# Task
Wherever "below" occurs in the entries, copy the line that holds it.

# Working data

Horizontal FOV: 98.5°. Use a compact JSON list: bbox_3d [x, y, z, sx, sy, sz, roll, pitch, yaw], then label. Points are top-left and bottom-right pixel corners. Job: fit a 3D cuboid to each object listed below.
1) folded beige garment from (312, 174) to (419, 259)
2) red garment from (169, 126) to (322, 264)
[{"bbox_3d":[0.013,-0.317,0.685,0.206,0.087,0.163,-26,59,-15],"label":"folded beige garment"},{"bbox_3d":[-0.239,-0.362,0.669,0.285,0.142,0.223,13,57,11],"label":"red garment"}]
--
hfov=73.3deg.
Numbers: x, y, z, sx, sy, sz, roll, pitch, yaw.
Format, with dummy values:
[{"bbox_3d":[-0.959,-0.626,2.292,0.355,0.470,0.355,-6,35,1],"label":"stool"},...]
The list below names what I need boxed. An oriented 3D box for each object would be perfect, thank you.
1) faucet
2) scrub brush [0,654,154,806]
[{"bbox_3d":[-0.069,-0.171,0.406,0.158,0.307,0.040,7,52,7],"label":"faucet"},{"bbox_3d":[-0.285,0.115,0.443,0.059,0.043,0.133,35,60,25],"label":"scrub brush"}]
==
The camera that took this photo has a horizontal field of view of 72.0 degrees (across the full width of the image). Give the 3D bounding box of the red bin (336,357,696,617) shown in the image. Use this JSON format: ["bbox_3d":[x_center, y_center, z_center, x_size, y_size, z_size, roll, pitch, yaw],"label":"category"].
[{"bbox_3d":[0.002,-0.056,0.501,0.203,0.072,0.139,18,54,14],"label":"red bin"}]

# Task output
Horizontal FOV: 98.5°. Use a compact JSON list: bbox_3d [x, y, z, sx, sy, sz, roll, pitch, yaw], then label. Points are top-left and bottom-right pixel corners. Job: fit a 3D cuboid to each object listed below.
The list below names what I need boxed. An oriented 3D box for each object would be perfect, thank you.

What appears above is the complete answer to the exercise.